Your output should be the lines from the start of the data through the line containing "cells are negative", exactly and nothing more.
*** SOURCE MATERIAL ***
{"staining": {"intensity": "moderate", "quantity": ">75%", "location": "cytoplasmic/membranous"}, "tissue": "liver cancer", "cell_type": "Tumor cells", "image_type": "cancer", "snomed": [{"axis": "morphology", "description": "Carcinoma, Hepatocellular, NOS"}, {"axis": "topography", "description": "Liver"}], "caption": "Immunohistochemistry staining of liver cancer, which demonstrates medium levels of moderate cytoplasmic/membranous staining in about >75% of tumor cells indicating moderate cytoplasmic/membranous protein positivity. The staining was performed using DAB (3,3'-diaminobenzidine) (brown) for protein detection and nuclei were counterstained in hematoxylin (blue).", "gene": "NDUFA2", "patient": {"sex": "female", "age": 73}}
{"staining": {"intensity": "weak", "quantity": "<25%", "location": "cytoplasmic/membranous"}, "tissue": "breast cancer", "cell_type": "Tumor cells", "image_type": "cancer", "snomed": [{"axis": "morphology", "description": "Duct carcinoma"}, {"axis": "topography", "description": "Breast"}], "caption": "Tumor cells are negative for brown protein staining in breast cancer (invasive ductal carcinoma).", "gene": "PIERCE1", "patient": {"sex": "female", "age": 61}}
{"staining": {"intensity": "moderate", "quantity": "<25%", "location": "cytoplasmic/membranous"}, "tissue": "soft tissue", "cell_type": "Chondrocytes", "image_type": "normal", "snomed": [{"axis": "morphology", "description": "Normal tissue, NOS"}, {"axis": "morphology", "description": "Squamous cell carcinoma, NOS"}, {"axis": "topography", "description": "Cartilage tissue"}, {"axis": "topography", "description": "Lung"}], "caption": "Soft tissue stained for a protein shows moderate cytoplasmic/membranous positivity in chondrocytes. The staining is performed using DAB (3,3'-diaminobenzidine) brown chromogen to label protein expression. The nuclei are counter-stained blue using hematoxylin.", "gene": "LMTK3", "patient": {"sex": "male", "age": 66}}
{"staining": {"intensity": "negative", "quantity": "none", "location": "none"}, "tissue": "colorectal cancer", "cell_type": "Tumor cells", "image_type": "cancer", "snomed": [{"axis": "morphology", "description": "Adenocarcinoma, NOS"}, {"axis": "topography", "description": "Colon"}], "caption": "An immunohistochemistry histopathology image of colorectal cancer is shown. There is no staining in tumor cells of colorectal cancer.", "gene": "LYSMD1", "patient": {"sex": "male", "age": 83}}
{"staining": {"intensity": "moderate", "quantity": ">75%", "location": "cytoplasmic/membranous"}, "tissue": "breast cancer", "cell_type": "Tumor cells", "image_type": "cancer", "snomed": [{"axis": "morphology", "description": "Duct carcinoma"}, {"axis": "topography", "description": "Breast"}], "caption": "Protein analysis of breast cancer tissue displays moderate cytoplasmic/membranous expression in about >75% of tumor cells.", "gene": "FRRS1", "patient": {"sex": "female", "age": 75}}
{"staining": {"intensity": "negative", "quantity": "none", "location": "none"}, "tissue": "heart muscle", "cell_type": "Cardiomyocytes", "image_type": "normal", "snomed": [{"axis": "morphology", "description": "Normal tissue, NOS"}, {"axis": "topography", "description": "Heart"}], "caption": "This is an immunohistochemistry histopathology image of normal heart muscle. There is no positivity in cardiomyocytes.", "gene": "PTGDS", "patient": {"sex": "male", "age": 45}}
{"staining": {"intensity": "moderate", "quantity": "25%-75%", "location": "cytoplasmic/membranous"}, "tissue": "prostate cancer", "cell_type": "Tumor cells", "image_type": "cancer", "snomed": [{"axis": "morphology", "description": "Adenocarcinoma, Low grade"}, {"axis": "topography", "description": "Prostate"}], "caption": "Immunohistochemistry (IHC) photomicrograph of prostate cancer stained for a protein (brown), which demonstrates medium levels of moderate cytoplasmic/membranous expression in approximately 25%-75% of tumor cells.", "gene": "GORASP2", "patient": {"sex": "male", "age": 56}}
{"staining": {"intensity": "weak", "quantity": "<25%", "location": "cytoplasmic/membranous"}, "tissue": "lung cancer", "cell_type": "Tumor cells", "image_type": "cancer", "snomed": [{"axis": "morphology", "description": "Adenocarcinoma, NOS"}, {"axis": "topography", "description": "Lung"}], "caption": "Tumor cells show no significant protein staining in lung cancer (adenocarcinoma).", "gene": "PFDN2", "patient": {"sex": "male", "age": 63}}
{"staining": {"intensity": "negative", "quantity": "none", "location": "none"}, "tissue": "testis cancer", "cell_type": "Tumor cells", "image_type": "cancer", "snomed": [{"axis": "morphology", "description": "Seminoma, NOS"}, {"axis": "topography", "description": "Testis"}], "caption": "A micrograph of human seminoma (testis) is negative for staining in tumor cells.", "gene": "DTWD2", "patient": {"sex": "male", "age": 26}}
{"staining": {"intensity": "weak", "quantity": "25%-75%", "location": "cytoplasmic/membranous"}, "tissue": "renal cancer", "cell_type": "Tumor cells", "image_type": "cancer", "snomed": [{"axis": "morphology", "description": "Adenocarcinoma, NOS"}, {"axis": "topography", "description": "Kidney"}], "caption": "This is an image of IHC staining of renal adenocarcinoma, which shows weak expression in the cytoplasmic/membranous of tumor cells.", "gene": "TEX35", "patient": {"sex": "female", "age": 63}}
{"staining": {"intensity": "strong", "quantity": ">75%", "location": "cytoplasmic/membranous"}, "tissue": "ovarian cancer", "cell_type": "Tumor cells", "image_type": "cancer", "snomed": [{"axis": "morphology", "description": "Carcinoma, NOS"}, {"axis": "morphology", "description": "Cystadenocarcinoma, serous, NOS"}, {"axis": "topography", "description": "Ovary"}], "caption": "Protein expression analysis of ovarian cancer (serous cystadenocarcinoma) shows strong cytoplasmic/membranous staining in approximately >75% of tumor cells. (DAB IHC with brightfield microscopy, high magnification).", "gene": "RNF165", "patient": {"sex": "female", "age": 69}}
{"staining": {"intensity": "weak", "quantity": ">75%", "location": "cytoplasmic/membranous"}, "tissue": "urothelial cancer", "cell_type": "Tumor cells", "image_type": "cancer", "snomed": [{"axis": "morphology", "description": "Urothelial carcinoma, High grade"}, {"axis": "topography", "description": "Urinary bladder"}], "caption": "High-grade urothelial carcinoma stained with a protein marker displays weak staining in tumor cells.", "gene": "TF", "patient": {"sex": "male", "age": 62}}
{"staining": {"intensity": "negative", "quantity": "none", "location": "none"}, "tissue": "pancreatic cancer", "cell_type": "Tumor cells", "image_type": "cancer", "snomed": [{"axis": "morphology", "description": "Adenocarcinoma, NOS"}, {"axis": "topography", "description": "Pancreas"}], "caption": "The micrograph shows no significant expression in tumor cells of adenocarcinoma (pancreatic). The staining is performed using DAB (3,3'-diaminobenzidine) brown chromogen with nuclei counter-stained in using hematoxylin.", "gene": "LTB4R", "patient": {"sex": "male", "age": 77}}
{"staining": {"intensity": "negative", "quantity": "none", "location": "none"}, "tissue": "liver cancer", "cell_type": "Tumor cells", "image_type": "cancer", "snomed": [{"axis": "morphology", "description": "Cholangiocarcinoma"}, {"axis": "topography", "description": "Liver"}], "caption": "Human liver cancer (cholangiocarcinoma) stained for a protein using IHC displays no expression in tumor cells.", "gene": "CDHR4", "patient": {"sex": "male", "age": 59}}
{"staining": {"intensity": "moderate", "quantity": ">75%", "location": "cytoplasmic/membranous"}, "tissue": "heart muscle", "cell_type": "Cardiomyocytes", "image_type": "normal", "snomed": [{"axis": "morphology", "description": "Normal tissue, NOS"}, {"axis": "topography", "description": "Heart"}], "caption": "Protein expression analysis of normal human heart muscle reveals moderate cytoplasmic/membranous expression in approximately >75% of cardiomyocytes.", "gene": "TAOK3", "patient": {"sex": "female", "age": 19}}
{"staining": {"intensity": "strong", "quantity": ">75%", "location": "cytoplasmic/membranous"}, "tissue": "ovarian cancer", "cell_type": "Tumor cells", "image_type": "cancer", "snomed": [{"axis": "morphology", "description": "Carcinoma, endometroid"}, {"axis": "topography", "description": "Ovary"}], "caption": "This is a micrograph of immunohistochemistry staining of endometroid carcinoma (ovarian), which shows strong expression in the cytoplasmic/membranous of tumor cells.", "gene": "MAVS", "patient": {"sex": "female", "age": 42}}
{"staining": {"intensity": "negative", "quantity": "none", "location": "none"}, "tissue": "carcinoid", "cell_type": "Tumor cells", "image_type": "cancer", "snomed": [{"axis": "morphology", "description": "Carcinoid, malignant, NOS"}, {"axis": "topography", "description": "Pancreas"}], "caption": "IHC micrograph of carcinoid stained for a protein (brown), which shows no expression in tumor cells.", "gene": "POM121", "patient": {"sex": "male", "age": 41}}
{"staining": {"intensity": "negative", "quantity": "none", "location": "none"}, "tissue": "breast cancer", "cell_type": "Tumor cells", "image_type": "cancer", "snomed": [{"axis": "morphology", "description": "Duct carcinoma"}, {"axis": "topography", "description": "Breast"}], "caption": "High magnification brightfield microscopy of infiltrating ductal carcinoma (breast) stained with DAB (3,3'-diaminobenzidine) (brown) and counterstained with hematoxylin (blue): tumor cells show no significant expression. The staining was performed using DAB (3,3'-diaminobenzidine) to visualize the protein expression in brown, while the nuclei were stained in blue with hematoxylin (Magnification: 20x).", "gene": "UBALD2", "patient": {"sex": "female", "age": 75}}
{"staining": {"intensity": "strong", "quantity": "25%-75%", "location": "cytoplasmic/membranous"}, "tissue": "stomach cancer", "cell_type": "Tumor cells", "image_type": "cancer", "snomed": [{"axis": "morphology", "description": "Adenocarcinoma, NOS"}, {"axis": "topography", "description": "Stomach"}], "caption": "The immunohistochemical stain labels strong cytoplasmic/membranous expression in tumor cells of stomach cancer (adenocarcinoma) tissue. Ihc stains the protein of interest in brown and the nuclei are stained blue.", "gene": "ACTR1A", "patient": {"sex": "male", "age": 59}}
*** End of SOURCE MATERIAL ***
— WRITTEN ANSWER —
{"staining": {"intensity": "moderate", "quantity": ">75%", "location": "cytoplasmic/membranous"}, "tissue": "liver cancer", "cell_type": "Tumor cells", "image_type": "cancer", "snomed": [{"axis": "morphology", "description": "Carcinoma, Hepatocellular, NOS"}, {"axis": "topography", "description": "Liver"}], "caption": "Immunohistochemistry staining of liver cancer, which demonstrates medium levels of moderate cytoplasmic/membranous staining in about >75% of tumor cells indicating moderate cytoplasmic/membranous protein positivity. The staining was performed using DAB (3,3'-diaminobenzidine) (brown) for protein detection and nuclei were counterstained in hematoxylin (blue).", "gene": "NDUFA2", "patient": {"sex": "female", "age": 73}}
{"staining": {"intensity": "weak", "quantity": "<25%", "location": "cytoplasmic/membranous"}, "tissue": "breast cancer", "cell_type": "Tumor cells", "image_type": "cancer", "snomed": [{"axis": "morphology", "description": "Duct carcinoma"}, {"axis": "topography", "description": "Breast"}], "caption": "Tumor cells are negative for brown protein staining in breast cancer (invasive ductal carcinoma).", "gene": "PIERCE1", "patient": {"sex": "female", "age": 61}}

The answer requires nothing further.